Friday, October 30, 2009

Cause global warming? Yes we do.

Beyond a reasonable doubt.

The global warming problem brings to light several issues which may represent the Achilles heel of Science. Who says we need absolute, conclusive, evidence-based proof of cause and effect before taking action? Science. And policymakers who believe that if they base their decisions on science, their derrières are covered.

However, climate change may be the thing that blows their cover. Firstly, while the ups and downs of global temperature have been cyclical over the ages, the recent sharp increase has been unprecedented. Second, the steep rise in greenhouse gas emissions by humans has also been unprecedented. Quite enough of a link — or evidence-based proof — to make governments act prudently if they valued their Earth more than their tax revenue. It seems they don't.

The problem is that for self-preserving policymakers, the strict scientific method is preferred. If you can neither independently verify results, isolate the phenomenon from all other factors nor repeat the test, the hypothesis falls apart. The perfect rationalization for doing nothing.

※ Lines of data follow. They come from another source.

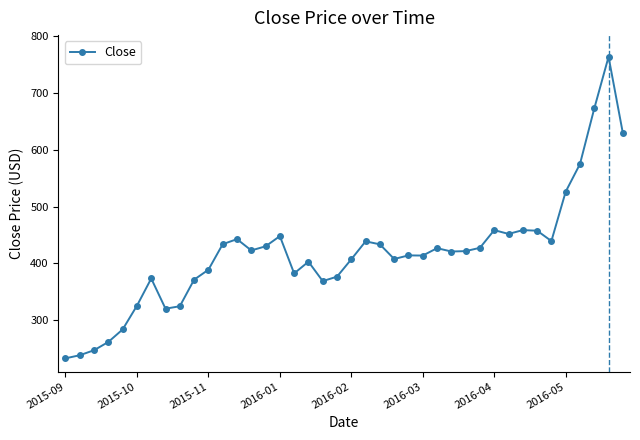

What is the value of the 22nd point from the left?

438.8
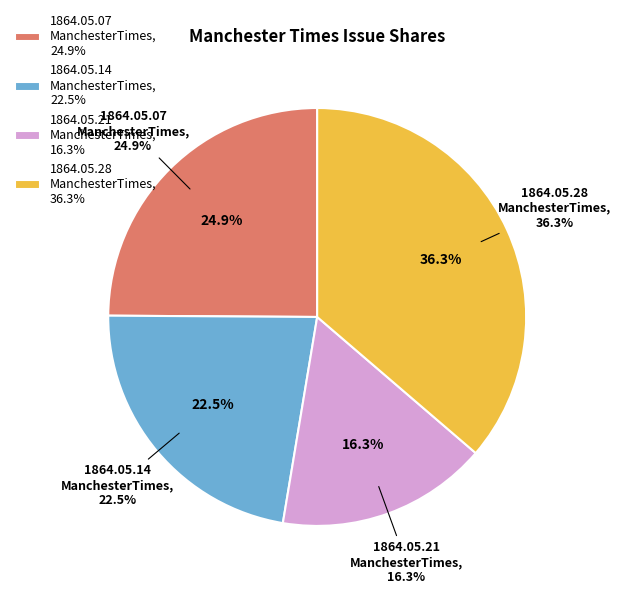

Which has a higher value, 1864.05.07
ManchesterTimes or 1864.05.28
ManchesterTimes?

1864.05.28
ManchesterTimes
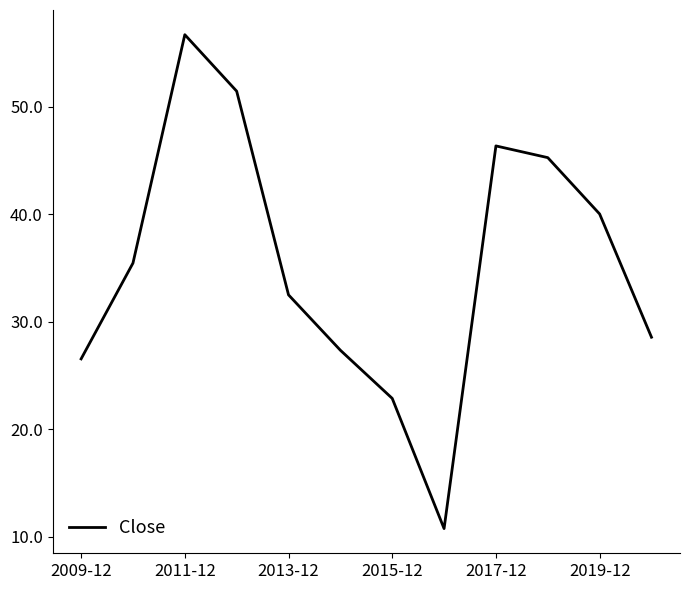

What is the greatest value displayed?

56.7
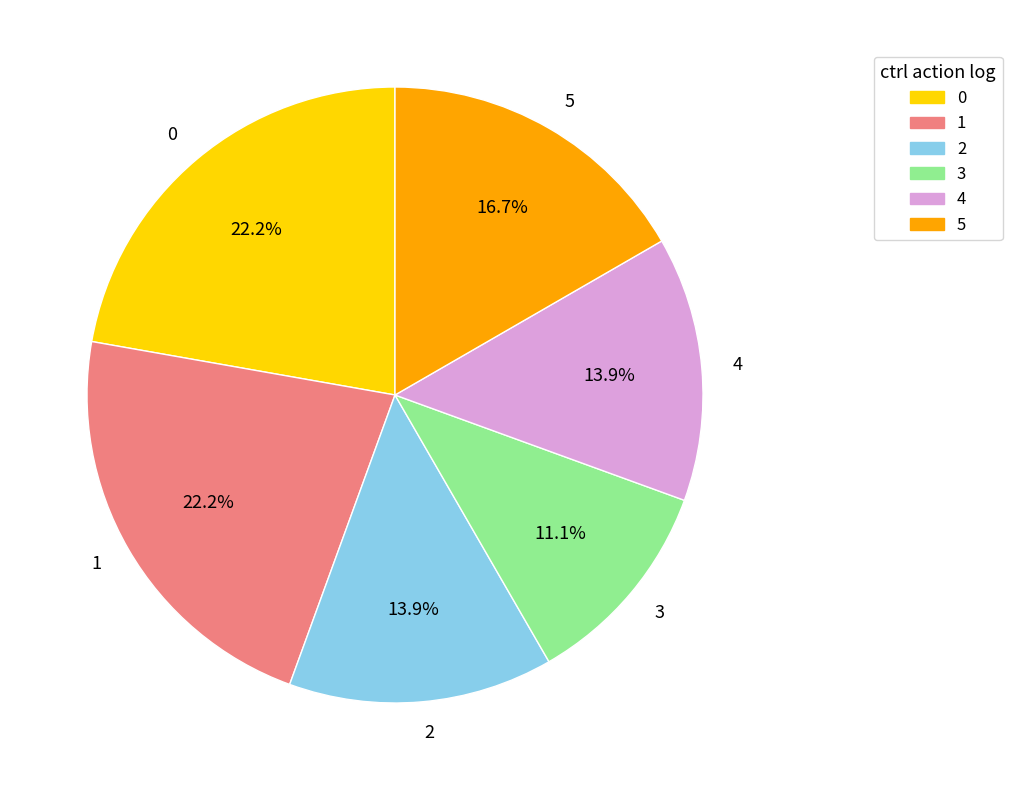

Which slice is the smallest?

3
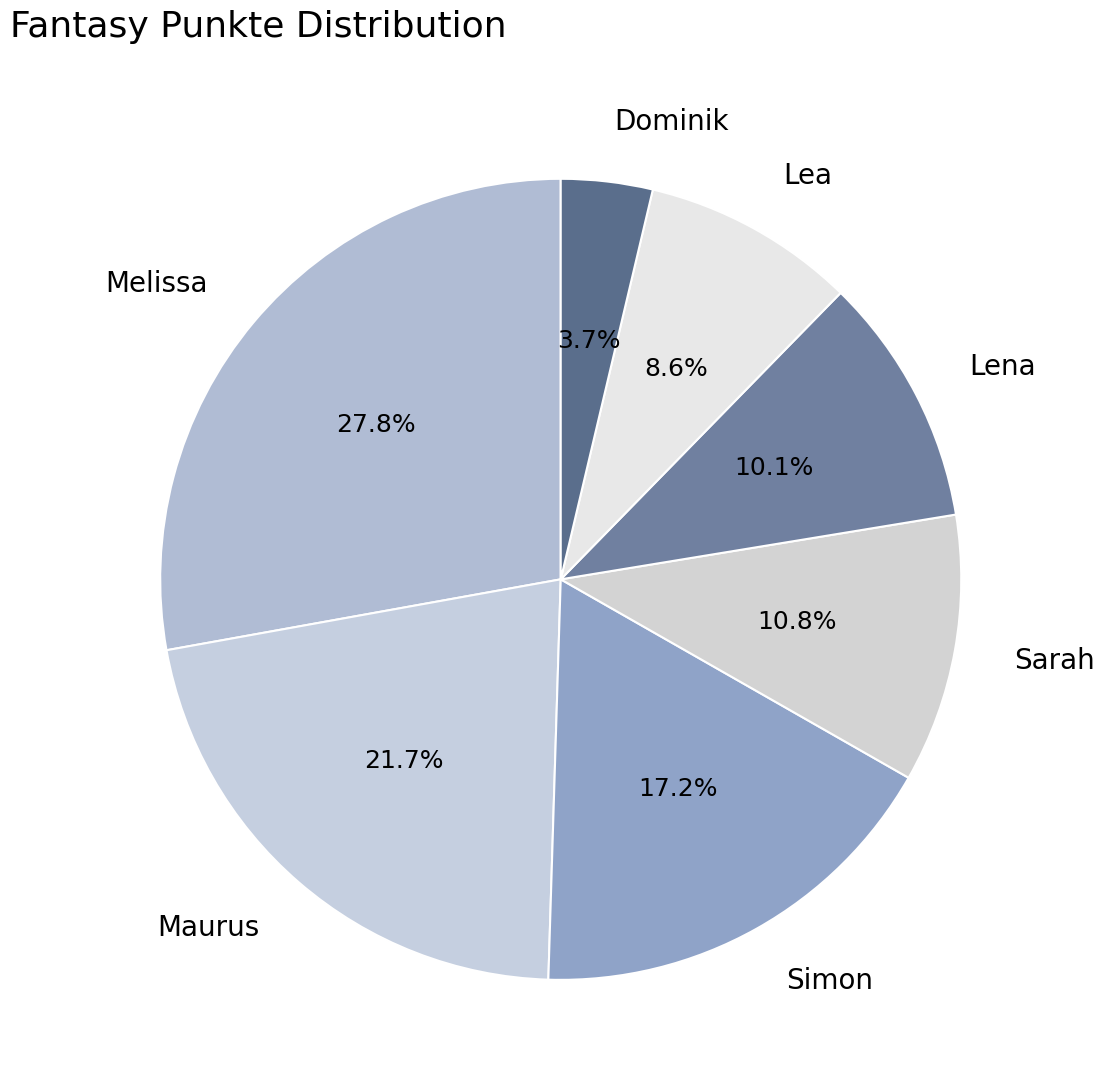

Which has a higher value, Sarah or Lea?

Sarah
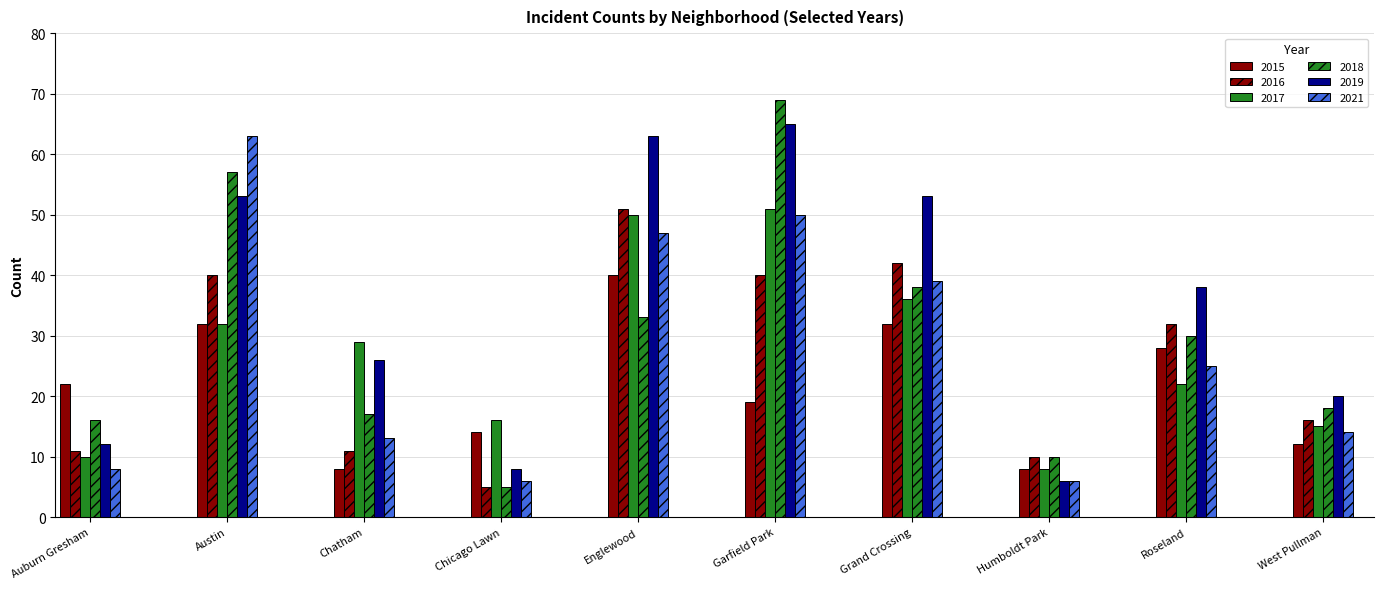

The value of 2018 at West Pullman is 18. True or false?

True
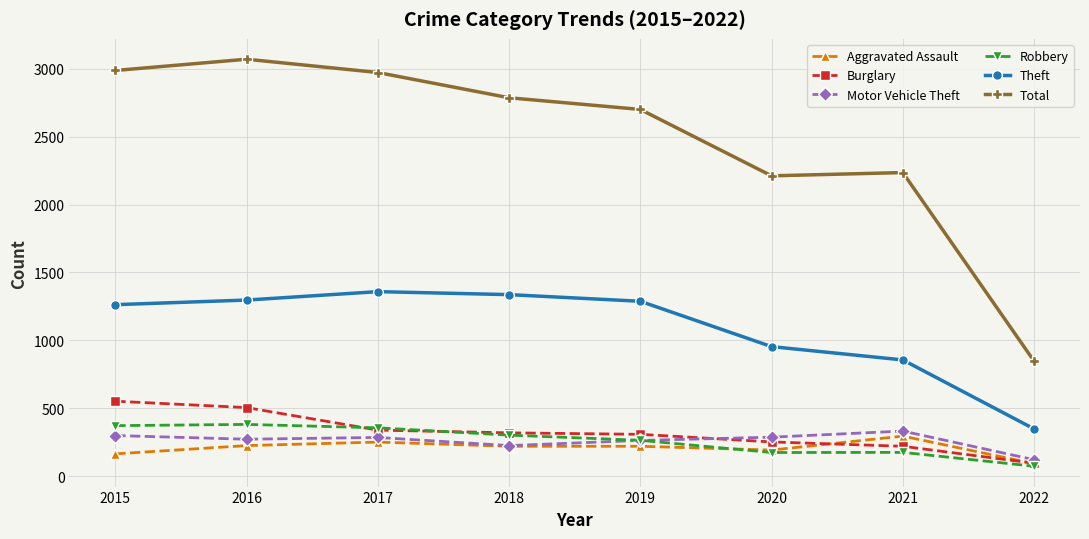

What is the value of the Burglary point at the 7th from the left?

220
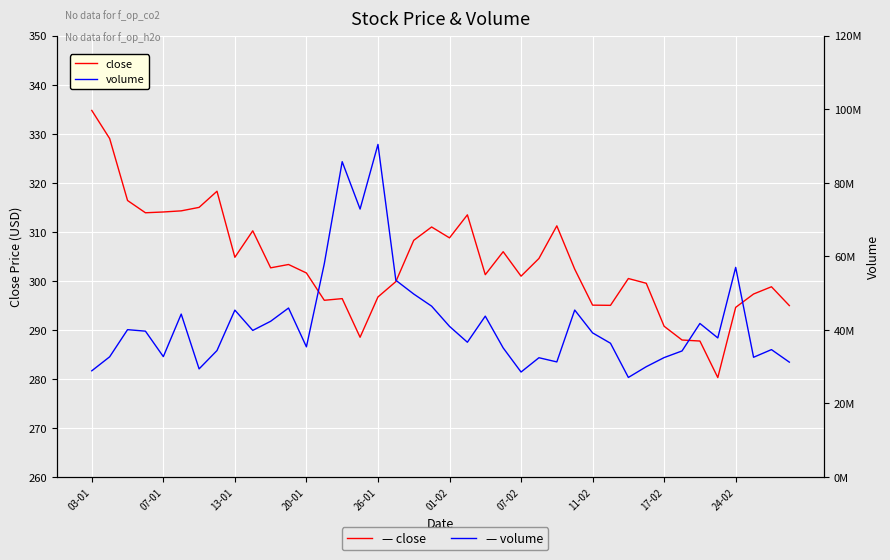

At which category is the sum across all series the highest?

26-01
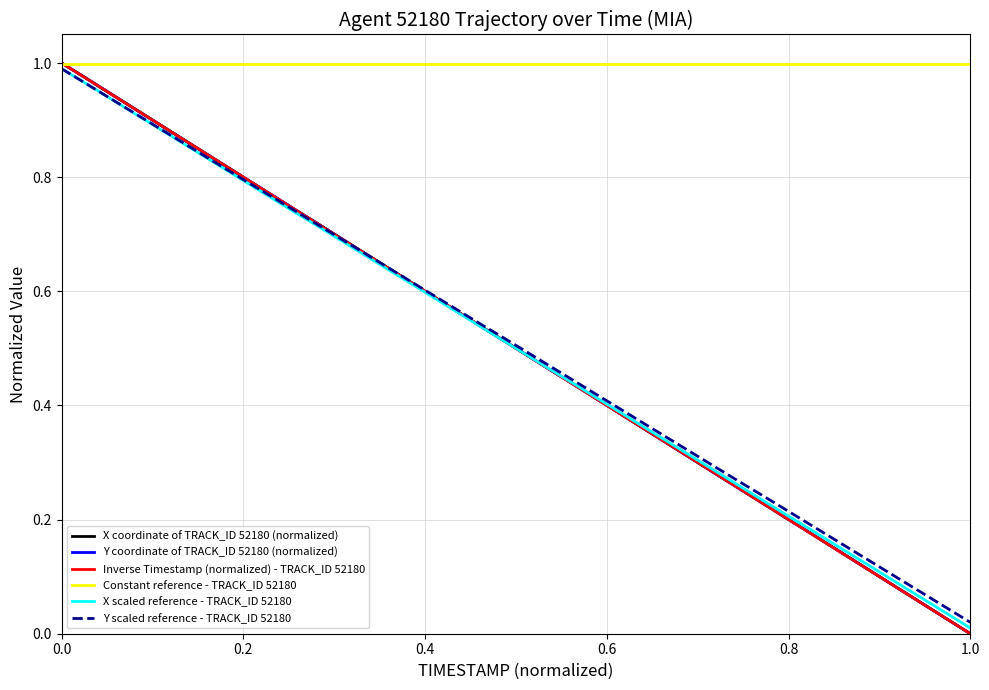

Which series has the largest total across all categories?

Constant reference - TRACK_ID 52180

But we the people need action. What if we viewed damage to the environment, often knowing, willful and premeditated, as a crime rather than collateral damage in the quest for riches? Then, as in the courts, we could hold our rulers to the "beyond a reasonable doubt" standard. It may may not have been proven in a laboratory that humans contribute to accelerated global warming and climate change but it is true, beyond a reasonable doubt.

I may be judging science too harshly. There are branches that weigh a multitude of factors and make decisions that are not guaranteed to be successful. In medicine for example, it is routine for doctors to evaluate a patient's array of complex conditions against any number of possible treatments and gamble on a procedure that may save a life.

And wouldn't you know, that kind of science is good enough for policymakers. It gave Ted Kennedy an extra year of enviable life. Countless others benefit every day from scientific decisions based on judgement rather than mere data. So why not base decisions about saving the planet on legal or medical experience rather than the petri dish alone?